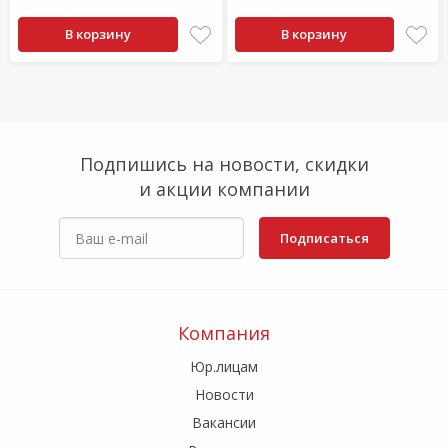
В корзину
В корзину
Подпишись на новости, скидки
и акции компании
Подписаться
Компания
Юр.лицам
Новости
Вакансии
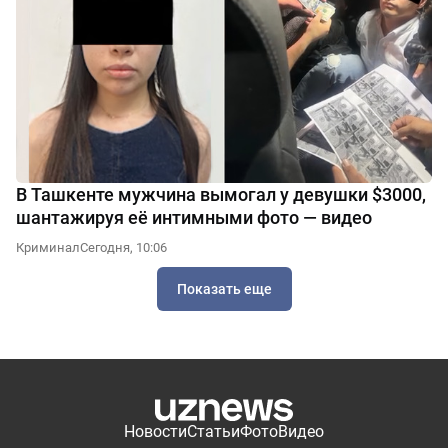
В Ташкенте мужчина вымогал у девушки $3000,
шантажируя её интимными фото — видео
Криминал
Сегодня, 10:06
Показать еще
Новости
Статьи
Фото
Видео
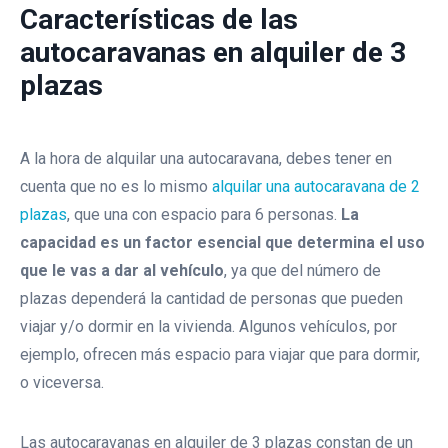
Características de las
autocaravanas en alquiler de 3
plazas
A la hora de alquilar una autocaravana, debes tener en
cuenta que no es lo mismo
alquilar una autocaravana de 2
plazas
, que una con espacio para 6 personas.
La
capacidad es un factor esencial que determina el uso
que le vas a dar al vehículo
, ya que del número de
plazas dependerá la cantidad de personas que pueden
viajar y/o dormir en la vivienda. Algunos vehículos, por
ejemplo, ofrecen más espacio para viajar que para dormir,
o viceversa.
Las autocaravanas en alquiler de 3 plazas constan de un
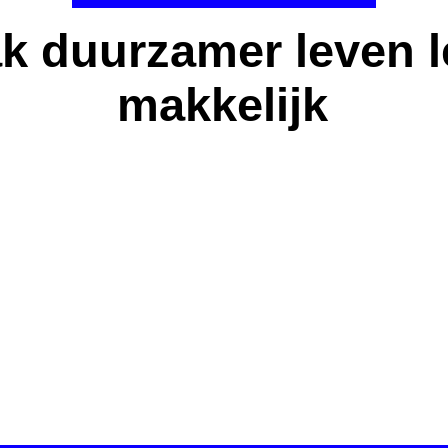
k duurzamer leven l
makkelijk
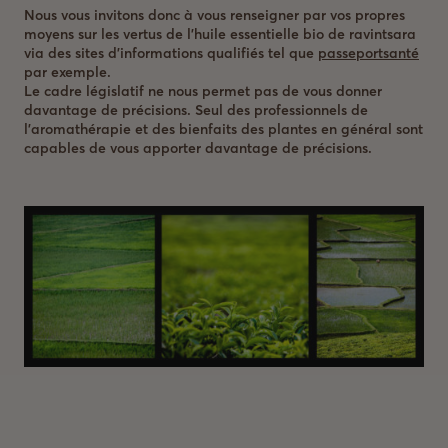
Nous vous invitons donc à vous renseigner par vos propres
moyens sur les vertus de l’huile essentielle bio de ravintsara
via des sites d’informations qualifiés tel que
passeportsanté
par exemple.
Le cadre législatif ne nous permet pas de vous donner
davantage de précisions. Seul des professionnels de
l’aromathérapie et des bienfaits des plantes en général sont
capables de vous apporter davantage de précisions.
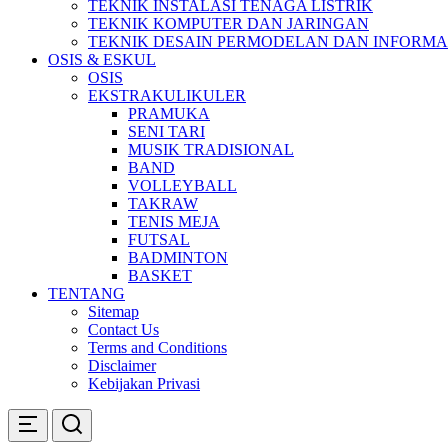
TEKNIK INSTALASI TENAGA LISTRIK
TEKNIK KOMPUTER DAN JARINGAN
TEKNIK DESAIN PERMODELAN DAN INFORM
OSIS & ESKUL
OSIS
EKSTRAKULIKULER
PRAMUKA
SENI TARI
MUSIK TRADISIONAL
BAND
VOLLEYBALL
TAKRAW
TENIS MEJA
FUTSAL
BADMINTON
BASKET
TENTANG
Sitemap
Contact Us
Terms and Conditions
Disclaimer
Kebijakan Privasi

## [What is expected]
Every line above should be repeated exactly; pictures stay out of the copy.

## [Written answer]
В корзину
В корзину
Подпишись на новости, скидки
и акции компании
Подписаться
Компания
Юр.лицам
Новости
Вакансии
В Ташкенте мужчина вымогал у девушки $3000,
шантажируя её интимными фото — видео
Криминал
Сегодня, 10:06
Показать еще
Новости
Статьи
Фото
Видео
Características de las
autocaravanas en alquiler de 3
plazas
A la hora de alquilar una autocaravana, debes tener en
cuenta que no es lo mismo
alquilar una autocaravana de 2
plazas
, que una con espacio para 6 personas.
La
capacidad es un factor esencial que determina el uso
que le vas a dar al vehículo
, ya que del número de
plazas dependerá la cantidad de personas que pueden
viajar y/o dormir en la vivienda. Algunos vehículos, por
ejemplo, ofrecen más espacio para viajar que para dormir,
o viceversa.
Las autocaravanas en alquiler de 3 plazas constan de un
k duurzamer leven l
makkelijk
Nous vous invitons donc à vous renseigner par vos propres
moyens sur les vertus de l’huile essentielle bio de ravintsara
via des sites d’informations qualifiés tel que
passeportsanté
par exemple.
Le cadre législatif ne nous permet pas de vous donner
davantage de précisions. Seul des professionnels de
l’aromathérapie et des bienfaits des plantes en général sont
capables de vous apporter davantage de précisions.
TEKNIK INSTALASI TENAGA LISTRIK
TEKNIK KOMPUTER DAN JARINGAN
TEKNIK DESAIN PERMODELAN DAN INFORM
OSIS & ESKUL
OSIS
EKSTRAKULIKULER
PRAMUKA
SENI TARI
MUSIK TRADISIONAL
BAND
VOLLEYBALL
TAKRAW
TENIS MEJA
FUTSAL
BADMINTON
BASKET
TENTANG
Sitemap
Contact Us
Terms and Conditions
Disclaimer
Kebijakan Privasi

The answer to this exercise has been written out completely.